TEXT EXTRACT:
- - - - -
CELEX: 62014CA0518
Language: en
Date: 2016-09-15 00:00:00
Title: Case C-518/14: Judgment of the Court (Fourth Chamber) of 15 September 2016 (request for a preliminary ruling from the Niedersächsisches Finanzgericht — Germany) — Senatex GmbH v Finanzamt Hannover-Nord (Reference for a preliminary ruling — Common system of value added tax — Directive 2006/112/EC — Article 167, Article 178(a), Article 179 and Article 226(3) — Deduction of input tax — Invoices not showing a tax number or VAT identification number — Legislation of a Member State excluding the ex tunc correction of an invoice)

14.11.2016   
            
            
               EN
            
            
               Official Journal of the European Union
            
            
               C 419/6
            
         Judgment of the Court (Fourth Chamber) of 15 September 2016 (request for a preliminary ruling from the Niedersächsisches Finanzgericht — Germany) — Senatex GmbH v Finanzamt Hannover-Nord
   (Case C-518/14) (1)
- - - - -
DATASET RECORDS:
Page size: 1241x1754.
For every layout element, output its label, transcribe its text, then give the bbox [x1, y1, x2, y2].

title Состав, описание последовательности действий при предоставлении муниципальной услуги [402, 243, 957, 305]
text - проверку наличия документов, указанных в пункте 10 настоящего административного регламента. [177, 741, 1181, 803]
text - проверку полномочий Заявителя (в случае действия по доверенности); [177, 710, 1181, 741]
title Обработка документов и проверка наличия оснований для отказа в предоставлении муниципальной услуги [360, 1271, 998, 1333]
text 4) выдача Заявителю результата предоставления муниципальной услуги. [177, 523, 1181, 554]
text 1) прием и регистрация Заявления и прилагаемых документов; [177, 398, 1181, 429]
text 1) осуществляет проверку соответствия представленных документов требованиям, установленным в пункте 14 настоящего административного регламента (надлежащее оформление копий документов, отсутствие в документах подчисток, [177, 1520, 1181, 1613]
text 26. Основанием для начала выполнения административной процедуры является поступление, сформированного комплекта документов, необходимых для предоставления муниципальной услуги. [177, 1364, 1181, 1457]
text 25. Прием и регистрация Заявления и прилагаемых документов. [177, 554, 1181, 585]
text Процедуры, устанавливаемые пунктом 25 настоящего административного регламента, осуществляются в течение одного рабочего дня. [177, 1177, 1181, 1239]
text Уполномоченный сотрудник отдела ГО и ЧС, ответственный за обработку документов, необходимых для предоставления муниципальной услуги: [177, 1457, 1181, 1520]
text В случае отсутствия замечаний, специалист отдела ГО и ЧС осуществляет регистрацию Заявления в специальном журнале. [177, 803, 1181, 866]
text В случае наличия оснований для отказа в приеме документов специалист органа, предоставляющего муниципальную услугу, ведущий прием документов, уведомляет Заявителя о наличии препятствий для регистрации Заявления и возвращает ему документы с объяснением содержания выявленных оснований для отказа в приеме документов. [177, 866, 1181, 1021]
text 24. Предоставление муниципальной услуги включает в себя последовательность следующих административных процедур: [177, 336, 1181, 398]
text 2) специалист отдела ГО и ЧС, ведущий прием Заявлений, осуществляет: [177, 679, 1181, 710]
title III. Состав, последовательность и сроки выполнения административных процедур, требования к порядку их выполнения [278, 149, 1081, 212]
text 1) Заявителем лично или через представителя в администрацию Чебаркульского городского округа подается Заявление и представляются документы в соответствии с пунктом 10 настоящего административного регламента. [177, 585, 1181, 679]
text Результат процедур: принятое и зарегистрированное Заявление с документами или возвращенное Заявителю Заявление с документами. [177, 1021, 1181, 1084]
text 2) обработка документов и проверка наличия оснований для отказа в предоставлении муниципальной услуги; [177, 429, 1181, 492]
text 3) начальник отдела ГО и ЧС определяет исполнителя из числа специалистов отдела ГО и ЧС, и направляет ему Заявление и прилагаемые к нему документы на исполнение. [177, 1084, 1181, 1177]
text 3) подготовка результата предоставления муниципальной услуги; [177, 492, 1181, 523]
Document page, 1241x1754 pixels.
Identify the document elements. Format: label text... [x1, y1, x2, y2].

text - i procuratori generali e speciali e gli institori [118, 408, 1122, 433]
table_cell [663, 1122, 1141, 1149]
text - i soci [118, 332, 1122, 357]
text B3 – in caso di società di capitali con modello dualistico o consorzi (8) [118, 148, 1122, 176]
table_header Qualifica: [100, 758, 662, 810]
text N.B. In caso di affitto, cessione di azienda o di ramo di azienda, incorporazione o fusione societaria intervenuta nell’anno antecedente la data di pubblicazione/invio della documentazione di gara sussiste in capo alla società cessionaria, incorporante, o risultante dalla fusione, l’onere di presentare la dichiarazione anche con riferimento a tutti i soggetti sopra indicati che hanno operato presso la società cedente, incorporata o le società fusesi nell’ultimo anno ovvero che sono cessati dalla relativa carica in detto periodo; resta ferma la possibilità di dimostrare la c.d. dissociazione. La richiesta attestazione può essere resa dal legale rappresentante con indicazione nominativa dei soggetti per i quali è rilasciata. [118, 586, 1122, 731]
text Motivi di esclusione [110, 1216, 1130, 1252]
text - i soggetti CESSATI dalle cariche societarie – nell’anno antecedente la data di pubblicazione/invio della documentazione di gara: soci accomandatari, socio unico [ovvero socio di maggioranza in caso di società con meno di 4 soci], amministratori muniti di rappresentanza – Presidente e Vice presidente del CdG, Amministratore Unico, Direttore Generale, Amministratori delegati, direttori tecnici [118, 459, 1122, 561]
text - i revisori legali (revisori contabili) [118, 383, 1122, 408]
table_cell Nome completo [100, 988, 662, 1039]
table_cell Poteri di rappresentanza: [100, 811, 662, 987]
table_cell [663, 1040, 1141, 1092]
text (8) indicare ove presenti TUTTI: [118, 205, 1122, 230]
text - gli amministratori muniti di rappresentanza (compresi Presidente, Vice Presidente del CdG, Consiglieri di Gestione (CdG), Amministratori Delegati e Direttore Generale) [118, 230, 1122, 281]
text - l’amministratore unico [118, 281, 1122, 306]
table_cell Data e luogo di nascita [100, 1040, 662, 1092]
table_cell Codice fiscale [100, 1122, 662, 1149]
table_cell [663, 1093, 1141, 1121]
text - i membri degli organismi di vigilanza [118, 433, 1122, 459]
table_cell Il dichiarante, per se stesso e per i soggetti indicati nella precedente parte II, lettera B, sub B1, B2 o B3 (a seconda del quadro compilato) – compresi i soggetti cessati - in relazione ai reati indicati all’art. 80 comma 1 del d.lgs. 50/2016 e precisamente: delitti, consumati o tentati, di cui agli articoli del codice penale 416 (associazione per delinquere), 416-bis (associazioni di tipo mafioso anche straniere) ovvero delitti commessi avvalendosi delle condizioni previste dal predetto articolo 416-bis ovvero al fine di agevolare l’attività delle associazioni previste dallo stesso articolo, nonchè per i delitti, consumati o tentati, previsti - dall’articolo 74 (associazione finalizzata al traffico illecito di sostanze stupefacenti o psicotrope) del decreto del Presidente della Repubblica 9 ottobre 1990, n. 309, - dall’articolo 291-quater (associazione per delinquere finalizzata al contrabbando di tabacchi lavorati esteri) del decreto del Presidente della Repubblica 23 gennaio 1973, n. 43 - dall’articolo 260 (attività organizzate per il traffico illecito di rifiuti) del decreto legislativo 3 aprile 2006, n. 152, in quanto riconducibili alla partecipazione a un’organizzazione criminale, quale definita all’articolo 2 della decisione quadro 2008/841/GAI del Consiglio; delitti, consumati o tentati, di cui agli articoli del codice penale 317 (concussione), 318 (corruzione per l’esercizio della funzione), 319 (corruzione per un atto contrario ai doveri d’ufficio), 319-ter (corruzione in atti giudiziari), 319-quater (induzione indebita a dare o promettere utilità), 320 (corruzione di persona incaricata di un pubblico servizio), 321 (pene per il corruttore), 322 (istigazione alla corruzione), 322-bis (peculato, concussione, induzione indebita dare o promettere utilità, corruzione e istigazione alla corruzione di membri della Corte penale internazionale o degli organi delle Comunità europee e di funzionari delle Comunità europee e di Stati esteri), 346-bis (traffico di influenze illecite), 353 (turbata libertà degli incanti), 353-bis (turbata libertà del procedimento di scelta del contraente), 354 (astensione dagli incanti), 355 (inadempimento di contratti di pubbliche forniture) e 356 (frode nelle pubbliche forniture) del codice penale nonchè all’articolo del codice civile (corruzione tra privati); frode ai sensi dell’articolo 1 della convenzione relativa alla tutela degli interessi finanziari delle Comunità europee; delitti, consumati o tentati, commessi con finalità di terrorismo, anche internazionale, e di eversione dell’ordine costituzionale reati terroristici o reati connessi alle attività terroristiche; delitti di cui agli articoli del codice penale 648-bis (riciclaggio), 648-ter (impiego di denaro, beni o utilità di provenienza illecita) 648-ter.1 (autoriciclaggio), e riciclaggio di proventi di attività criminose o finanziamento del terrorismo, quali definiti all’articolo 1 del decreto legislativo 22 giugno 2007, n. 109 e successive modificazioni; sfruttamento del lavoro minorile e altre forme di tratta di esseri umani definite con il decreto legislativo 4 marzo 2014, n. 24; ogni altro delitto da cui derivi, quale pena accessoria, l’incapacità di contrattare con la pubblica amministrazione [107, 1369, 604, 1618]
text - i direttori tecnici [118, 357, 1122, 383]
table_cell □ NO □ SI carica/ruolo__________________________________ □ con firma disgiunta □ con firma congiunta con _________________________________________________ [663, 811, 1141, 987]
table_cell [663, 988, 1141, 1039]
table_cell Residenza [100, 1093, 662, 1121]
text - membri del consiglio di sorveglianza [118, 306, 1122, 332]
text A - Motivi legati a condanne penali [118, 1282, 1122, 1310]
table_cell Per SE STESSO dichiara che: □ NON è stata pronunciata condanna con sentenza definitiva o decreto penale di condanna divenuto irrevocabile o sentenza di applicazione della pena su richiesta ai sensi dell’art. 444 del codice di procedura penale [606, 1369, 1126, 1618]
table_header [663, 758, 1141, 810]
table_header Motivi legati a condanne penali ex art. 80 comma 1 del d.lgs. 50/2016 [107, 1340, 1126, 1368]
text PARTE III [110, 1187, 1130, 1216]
- - - - -
TASKS AND EXERCISES:
(1) In the Senatex judgment notice, rewrite the part that opens with the words containing "CELEX: 62014CA0518" and closes with "of an invoice)", putting "the applicant company" in place of "Senatex GmbH".
(2) Write the next part of the Senatex judgment notice, starting after its last line.

ANSWERS FOR THE EXERCISE:
(1)
CELEX: 62014CA0518
Language: en
Date: 2016-09-15 00:00:00
Title: Case C-518/14: Judgment of the Court (Fourth Chamber) of 15 September 2016 (request for a preliminary ruling from the Niedersächsisches Finanzgericht — Germany) — the applicant company v Finanzamt Hannover-Nord (Reference for a preliminary ruling — Common system of value added tax — Directive 2006/112/EC — Article 167, Article 178(a), Article 179 and Article 226(3) — Deduction of input tax — Invoices not showing a tax number or VAT identification number — Legislation of a Member State excluding the ex tunc correction of an invoice)

(2)
   ((Reference for a preliminary ruling - Common system of value added tax - Directive 2006/112/EC - Article 167, Article 178(a), Article 179 and Article 226(3) - Deduction of input tax - Invoices not showing a tax number or VAT identification number - Legislation of a Member State excluding the ex tunc correction of an invoice))
   (2016/C 419/07)
   Language of the case: German
   
      Referring court
   
   Niedersächsisches Finanzgericht
   
      Parties to the main proceedings
   
   
      Applicant: Senatex GmbH
   
      Defendant: Finanzamt Hannover-Nord
   
      Operative part of the judgment
   
   Article 167, Article 178(a), Article 179 and Article 226(3) of Council Directive 2006/112/EC of 28 November 2006 on the common system of value added tax must be interpreted as precluding national legislation, such as that at issue in the main proceedings, under which the correction of an invoice in relation to a detail which must be mentioned, namely the value added tax identification number, does not have retroactive effect, so that the right to deduct value added tax exercised on the basis of the corrected invoice relates not to the year in which the invoice was originally drawn up but to the year in which it was corrected.
   
      (1)  OJ C 34, 2.2.2015.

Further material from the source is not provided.